Predicting the Water Level Fluctuation in an Alpine Lake Using Physically Based, Artificial Neural Network, and Time Series Forecasting Models

1Hydrotech Research Institute, National Taiwan University, Taipei 10617, Taiwan
2Department of Civil and Disaster Prevention Engineering, National United University, Miao-Li 36063, Taiwan
3Taiwan Typhoon and Flood Research Institute, National Applied Research Laboratories, Taipei 10093, Taiwan

Received 3 October 2014; Revised 9 March 2015; Accepted 20 March 2015

Academic Editor: Ufuk Yolcu

Copyright © 2015 Chih-Chieh Young et al. This is an open access article distributed under the Creative Commons Attribution License, which permits unrestricted use, distribution, and reproduction in any medium, provided the original work is properly cited.

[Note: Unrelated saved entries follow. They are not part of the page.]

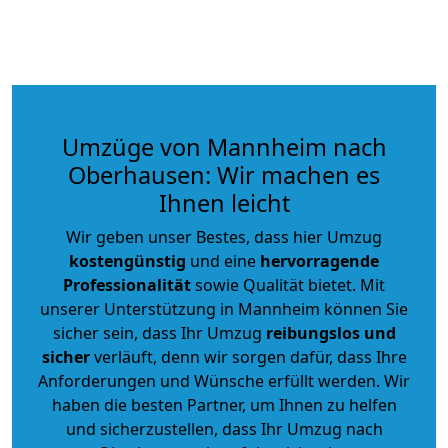
Umzüge von Mannheim nach
Oberhausen: Wir machen es
Ihnen leicht
Wir geben unser Bestes, dass hier Umzug
kostengünstig
und eine
hervorragende
Professionalität
sowie Qualität bietet. Mit
unserer Unterstützung in Mannheim können Sie
sicher sein, dass Ihr Umzug
reibungslos und
sicher
verläuft, denn wir sorgen dafür, dass Ihre
Anforderungen und Wünsche erfüllt werden. Wir
haben die besten Partner, um Ihnen zu helfen
und sicherzustellen, dass Ihr Umzug nach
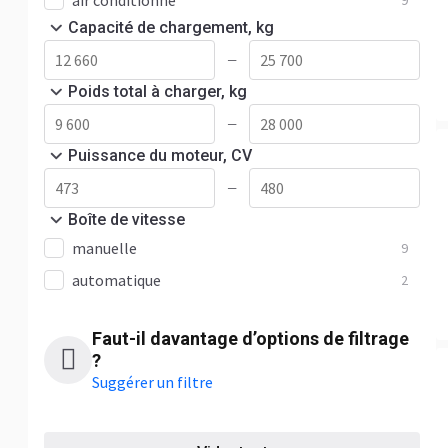
air conditionné
9
TGA 35.390
3
Capacité de chargement, kg
TGA 35.400
7
—
TGA 35.410
2
Poids total à charger, kg
TGA 35.430
5
—
TGA 35.440
14
Puissance du moteur, CV
TGA 35.480
6
—
TGA 41.430
4
Boîte de vitesse
manuelle
TGA 41.440
8
9
automatique
TGA 41.480
6
2
TGE
12
Faut-il davantage d’options de filtrage
TGL
402
?
TGM
392
Suggérer un filtre
TGS
1223
TGX
359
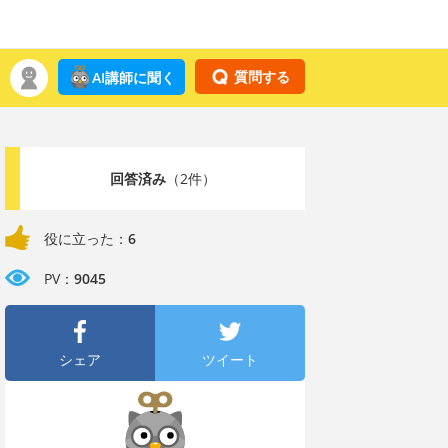
質問する
AI講師に聞く
回答済み
（2件）
役に立った：
6
PV：
9045
シェア
ツイート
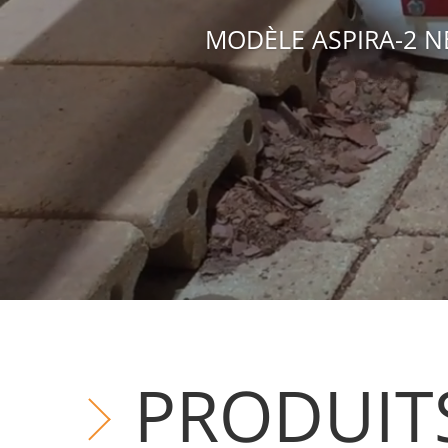
PRODUIT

Accurate prediction of water level fluctuation is important in lake management due to its significant impacts in various aspects. This study utilizes four model approaches to predict water levels in the Yuan-Yang Lake (YYL) in Taiwan: a three-dimensional hydrodynamic model, an artificial neural network (ANN) model (back propagation neural network, BPNN), a time series forecasting (autoregressive moving average with exogenous inputs, ARMAX) model, and a combined hydrodynamic and ANN model. Particularly, the black-box ANN model and physically based hydrodynamic model are coupled to more accurately predict water level fluctuation. Hourly water level data (a total of 7296 observations) was collected for model calibration (training) and validation. Three statistical indicators (mean absolute error, root mean square error, and coefficient of correlation) were adopted to evaluate model performances. Overall, the results demonstrate that the hydrodynamic model can satisfactorily predict hourly water level changes during the calibration stage but not for the validation stage. The ANN and ARMAX models better predict the water level than the hydrodynamic model does. Meanwhile, the results from an ANN model are superior to those by the ARMAX model in both training and validation phases. The novel proposed concept using a three-dimensional hydrodynamic model in conjunction with an ANN model has clearly shown the improved prediction accuracy for the water level fluctuation.